Based on the idea of crowd wisdom, Emsemble Methods agreagate the predictions of a group of predictors, and often get a predictions that is better than each individual predictor. The winning solutions in Machine Learning competitions often involve several Ensemble Methods (netflixprize.com). 

# Voting classifiers

Suppose we have many models, a simple way to aggregate the results is to pick the majority class : this is called a hard voting classifier. 

This aggregated model often performs way better than the separate models. In fact even if most of the classifiers are weak classifiers, the aggregated classifier is a strong classifier, provided there are sufficient numbers of weak classifiers and are sufficiently diverse. 

Ensemble methods work best when the predictors are as independent from one another as possible. One way to do so is to train them using different algorithms. This increases the chances that they'll make different types of errors. 

In [29]:
from sklearn.model_selection import train_test_split
from sklearn.datasets import make_moons

X, y = make_moons(n_samples=500, noise=0.30, random_state=42)
X_train, X_test, y_train, y_test = train_test_split(X, y, random_state=42)

# Exemple of a voting classifier

from sklearn.ensemble import RandomForestClassifier 
from sklearn.ensemble import VotingClassifier
from sklearn.linear_model import LogisticRegression
from sklearn.svm import SVC

log_clf = LogisticRegression()
rnd_clf = RandomForestClassifier()
svm_clf = SVC(probability=True)

voting_clf = VotingClassifier(
    estimators = [('lr', log_clf), ('rf', rnd_clf), ('svc', svm_clf)], voting = 'soft')

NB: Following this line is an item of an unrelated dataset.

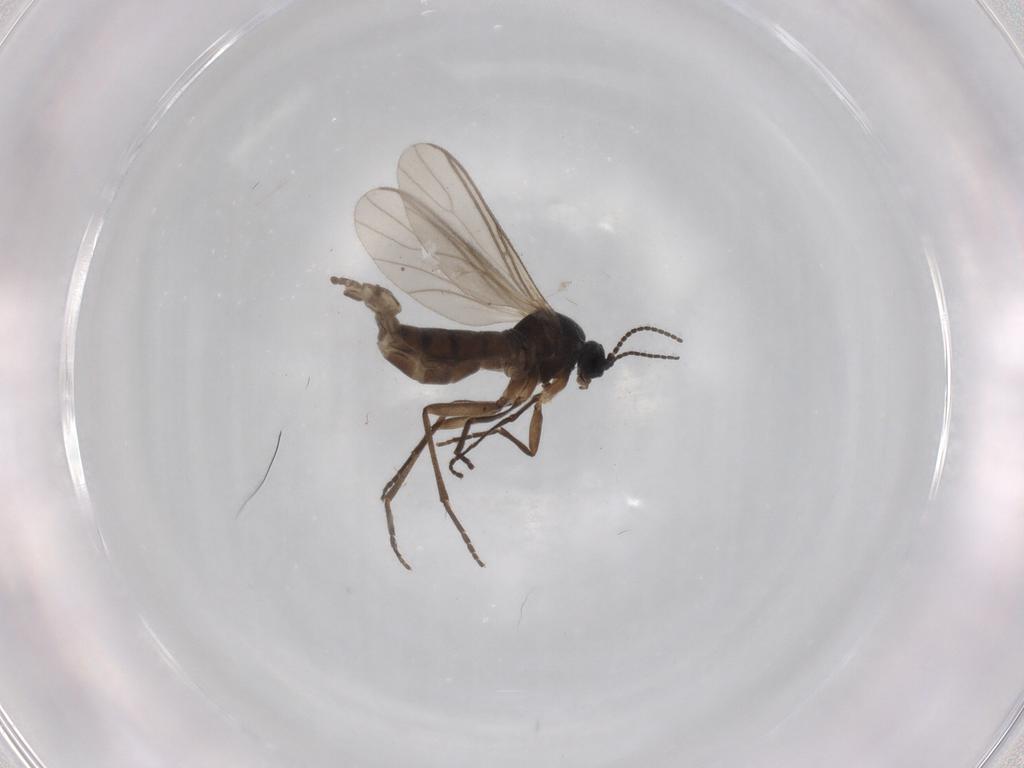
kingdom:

voting_clf.fit(X_train, y_train)

from sklearn.metrics import accuracy_score
for clf in (log_clf, rnd_clf, svm_clf, voting_clf):
    clf.fit(X_train, y_train)
    y_pred = clf.predict(X_test)
    print(clf.__class__.__name__, accuracy_score(y_test,y_pred))

LogisticRegression 0.864
RandomForestClassifier 0.896
SVC 0.896
VotingClassifier 0.912


# Bagging and Pasting 

Instead of training different models on the same data set we can train the same model on different samples of the same data set. 

If the sample are built with replement the method is called bagging. Otherwise it is called pasting. 

## Bagging and Pasting in Scikit-Learn

The following code trains 500 Decision Trees classfiers each on 100 training instances randomly sampled from the training set with replacement. 

In [48]:
from sklearn.ensemble import BaggingClassifier
from sklearn.tree import DecisionTreeClassifier
import time

tic = time.time()
bag_clf = BaggingClassifier(
    
    DecisionTreeClassifier(), n_estimators = 500, 
    max_samples = 100, bootstrap = True, n_jobs = -1,oob_score= True)

bag_clf.fit(X_train, y_train)

tac = time.time() #67 seconds for 50k trees without parallel processing, 29.4 seconds with parallel processing 
print(tac-tic)
y_pred = bag_clf.predict(X_test)

tree = DecisionTreeClassifier()
tree.fit(X_train, y_train)

print("Bagged: ", accuracy_score(y_test,y_pred))
print("OoB Score: ", bag_clf.oob_score_)
y_pred = tree.predict(X_test)
print("Tree: ", accuracy_score(y_test,y_pred))

29.451801538467407
Bagged:  0.912
OoB Score:  0.9253333333333333
Tree:  0.856


In [49]:
import multiprocessing as mp
print("Number of processors: ", mp.cpu_count())

Number of processors:  12


# Random Patches and Random Subspaces

The BaggingClassifier class supports ampling the features as well. This is very useful if you have a lot of features like when dealing with images for instance. Sampling both inputs and features is called Random Patches method. Keeping all instances and sampling only features is called Random Subspaces. 

# Random Forests

The random forest algorithm introduces more randomness when building the tree : instead of searching for the very best feature it searches rather for the best feature among a random subset of features. 

Extreemly Randomized Trees are also a way to build a random forest by selecting a random threshold rather than searching for the very best threshold. 

Random Forest Classifiers also compute the importance of each feature by looking at how much the tree nodes that use tha feature reduce impurity. It is a very handy way to get a quick understanding of what features actually matter and in particular if we need to perform feature selection.